## GOAL
Could you recast the listing, starting at the line that contains "order: Caryophyllales" and ending at the line that contains "collector number: 4462", as a two-column CSV with the headers field and value? Give one row per line, with each part in its own quoted field and any line breaks replaced by spaces.

** START GIVEN INFORMATION **

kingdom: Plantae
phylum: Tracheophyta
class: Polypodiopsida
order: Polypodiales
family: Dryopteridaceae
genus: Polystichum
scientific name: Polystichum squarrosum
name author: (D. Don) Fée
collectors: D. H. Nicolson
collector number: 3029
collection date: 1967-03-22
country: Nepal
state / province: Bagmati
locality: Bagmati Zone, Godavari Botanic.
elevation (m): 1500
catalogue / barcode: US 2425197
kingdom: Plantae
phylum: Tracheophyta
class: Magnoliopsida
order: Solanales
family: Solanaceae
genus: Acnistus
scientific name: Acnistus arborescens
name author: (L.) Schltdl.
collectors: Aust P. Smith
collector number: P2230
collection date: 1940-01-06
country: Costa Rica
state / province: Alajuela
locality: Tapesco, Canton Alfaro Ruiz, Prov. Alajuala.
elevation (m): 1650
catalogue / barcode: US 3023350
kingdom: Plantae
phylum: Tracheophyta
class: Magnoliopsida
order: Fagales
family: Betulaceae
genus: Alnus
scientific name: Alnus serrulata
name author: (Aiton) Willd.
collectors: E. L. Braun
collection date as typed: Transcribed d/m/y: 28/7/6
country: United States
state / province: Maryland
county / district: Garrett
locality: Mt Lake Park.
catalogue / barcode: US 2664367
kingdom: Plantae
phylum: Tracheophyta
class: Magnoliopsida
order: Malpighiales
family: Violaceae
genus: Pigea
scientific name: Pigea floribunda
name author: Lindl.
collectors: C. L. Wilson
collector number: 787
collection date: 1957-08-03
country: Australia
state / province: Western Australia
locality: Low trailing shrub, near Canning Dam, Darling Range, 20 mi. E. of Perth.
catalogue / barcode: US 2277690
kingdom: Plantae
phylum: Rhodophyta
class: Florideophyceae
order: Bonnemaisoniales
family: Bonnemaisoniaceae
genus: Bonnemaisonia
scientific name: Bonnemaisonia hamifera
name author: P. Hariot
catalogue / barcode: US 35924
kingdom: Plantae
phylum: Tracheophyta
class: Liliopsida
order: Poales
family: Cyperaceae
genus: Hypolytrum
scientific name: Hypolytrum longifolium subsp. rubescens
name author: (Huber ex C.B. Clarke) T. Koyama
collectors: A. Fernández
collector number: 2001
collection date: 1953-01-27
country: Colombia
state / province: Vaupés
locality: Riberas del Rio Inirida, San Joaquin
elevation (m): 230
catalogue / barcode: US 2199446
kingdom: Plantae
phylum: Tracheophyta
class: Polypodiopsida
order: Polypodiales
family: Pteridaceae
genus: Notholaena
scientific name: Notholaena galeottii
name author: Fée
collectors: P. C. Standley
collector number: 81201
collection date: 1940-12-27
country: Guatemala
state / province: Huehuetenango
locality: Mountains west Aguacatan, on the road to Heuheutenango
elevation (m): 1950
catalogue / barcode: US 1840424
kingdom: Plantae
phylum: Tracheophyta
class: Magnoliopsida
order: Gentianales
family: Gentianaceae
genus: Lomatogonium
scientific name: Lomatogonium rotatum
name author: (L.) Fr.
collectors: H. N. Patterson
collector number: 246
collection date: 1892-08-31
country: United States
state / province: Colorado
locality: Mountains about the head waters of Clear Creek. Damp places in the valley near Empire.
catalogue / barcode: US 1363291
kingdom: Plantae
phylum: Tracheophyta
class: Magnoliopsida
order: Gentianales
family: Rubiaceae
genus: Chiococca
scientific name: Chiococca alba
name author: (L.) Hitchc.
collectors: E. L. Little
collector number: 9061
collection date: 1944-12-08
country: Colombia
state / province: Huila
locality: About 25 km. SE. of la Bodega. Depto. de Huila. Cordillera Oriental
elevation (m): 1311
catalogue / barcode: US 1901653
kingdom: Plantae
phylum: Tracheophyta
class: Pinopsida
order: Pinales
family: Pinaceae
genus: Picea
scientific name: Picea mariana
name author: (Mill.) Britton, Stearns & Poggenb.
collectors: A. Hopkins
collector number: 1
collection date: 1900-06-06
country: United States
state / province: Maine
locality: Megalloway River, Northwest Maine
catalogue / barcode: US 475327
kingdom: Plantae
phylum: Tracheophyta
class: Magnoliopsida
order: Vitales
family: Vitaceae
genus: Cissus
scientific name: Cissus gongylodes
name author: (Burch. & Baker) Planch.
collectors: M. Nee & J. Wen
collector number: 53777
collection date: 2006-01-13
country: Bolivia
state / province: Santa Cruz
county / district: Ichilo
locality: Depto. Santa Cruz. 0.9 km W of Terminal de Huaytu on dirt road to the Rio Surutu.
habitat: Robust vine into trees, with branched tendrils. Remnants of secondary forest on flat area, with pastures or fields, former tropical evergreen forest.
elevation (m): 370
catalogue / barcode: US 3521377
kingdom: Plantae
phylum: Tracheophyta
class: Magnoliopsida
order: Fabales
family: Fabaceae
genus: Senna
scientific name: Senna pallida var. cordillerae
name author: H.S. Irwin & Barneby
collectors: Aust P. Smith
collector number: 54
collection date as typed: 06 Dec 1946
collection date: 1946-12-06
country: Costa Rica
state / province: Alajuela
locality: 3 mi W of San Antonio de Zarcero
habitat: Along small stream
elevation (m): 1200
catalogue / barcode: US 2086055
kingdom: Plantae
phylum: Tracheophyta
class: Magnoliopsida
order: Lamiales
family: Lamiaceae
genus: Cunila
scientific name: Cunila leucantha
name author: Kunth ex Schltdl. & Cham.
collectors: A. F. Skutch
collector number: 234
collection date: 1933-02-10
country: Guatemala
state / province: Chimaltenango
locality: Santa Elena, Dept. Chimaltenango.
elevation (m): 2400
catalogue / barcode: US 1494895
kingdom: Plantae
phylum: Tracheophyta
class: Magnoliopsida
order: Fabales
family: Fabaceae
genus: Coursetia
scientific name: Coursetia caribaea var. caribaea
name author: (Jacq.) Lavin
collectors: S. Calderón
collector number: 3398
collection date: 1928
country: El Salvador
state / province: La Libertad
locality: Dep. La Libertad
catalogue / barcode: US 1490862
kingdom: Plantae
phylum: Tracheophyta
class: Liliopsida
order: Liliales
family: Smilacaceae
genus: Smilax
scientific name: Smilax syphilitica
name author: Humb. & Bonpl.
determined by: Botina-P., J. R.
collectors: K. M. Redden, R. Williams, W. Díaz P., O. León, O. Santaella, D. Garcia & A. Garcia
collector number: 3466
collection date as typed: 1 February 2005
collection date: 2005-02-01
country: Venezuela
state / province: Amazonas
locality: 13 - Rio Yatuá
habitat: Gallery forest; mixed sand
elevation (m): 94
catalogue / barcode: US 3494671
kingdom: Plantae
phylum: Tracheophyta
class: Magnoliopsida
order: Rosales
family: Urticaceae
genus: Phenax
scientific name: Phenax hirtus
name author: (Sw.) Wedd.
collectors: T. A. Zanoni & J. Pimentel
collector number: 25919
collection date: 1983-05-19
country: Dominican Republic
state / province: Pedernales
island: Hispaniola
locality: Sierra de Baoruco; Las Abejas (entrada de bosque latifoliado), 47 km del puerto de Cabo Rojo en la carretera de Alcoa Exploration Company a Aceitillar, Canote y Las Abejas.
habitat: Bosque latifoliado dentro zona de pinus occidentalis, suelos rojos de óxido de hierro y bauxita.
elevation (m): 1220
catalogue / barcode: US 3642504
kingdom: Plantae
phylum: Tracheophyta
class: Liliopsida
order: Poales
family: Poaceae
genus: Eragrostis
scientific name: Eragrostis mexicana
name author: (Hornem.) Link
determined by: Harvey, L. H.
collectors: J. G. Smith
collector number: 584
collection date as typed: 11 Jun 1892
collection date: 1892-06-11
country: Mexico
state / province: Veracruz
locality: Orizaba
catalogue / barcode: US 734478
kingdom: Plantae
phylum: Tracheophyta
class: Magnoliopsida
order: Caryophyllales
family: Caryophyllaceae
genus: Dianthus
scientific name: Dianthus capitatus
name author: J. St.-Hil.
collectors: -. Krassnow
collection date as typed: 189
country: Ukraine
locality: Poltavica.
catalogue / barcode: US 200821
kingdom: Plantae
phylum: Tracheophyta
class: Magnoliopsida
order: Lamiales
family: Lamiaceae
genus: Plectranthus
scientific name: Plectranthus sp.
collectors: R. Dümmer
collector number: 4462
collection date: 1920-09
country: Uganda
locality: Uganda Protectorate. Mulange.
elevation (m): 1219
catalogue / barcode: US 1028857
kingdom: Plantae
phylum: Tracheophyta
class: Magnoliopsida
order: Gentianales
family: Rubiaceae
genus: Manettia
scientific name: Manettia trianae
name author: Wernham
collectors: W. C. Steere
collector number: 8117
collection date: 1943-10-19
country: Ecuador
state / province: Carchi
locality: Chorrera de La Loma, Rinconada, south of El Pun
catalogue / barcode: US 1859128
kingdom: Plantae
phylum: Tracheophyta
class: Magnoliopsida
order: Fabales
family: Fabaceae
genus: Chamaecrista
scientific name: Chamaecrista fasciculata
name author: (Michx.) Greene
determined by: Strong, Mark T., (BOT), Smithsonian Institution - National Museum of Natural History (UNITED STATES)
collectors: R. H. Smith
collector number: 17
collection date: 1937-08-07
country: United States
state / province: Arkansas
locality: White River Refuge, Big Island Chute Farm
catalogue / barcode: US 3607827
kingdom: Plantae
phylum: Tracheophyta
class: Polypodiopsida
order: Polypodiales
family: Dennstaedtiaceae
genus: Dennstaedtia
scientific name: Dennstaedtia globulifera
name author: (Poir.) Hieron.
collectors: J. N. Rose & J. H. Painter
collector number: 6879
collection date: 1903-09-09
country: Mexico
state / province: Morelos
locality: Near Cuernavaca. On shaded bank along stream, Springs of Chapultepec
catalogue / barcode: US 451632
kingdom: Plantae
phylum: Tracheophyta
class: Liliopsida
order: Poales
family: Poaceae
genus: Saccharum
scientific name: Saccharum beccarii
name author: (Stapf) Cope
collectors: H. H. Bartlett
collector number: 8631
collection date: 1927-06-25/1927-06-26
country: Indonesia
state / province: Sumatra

** END GIVEN INFORMATION **

## SOLUTION
field,value
"order:","Caryophyllales"
"family:","Caryophyllaceae"
"genus:","Dianthus"
"scientific name:","Dianthus capitatus"
"name author:","J. St.-Hil."
"collectors:","-. Krassnow"
"collection date as typed:","189"
"country:","Ukraine"
"locality:","Poltavica."
"catalogue / barcode:","US 200821"
"kingdom:","Plantae"
"phylum:","Tracheophyta"
"class:","Magnoliopsida"
"order:","Lamiales"
"family:","Lamiaceae"
"genus:","Plectranthus"
"scientific name:","Plectranthus sp."
"collectors:","R. Dümmer"
"collector number:","4462"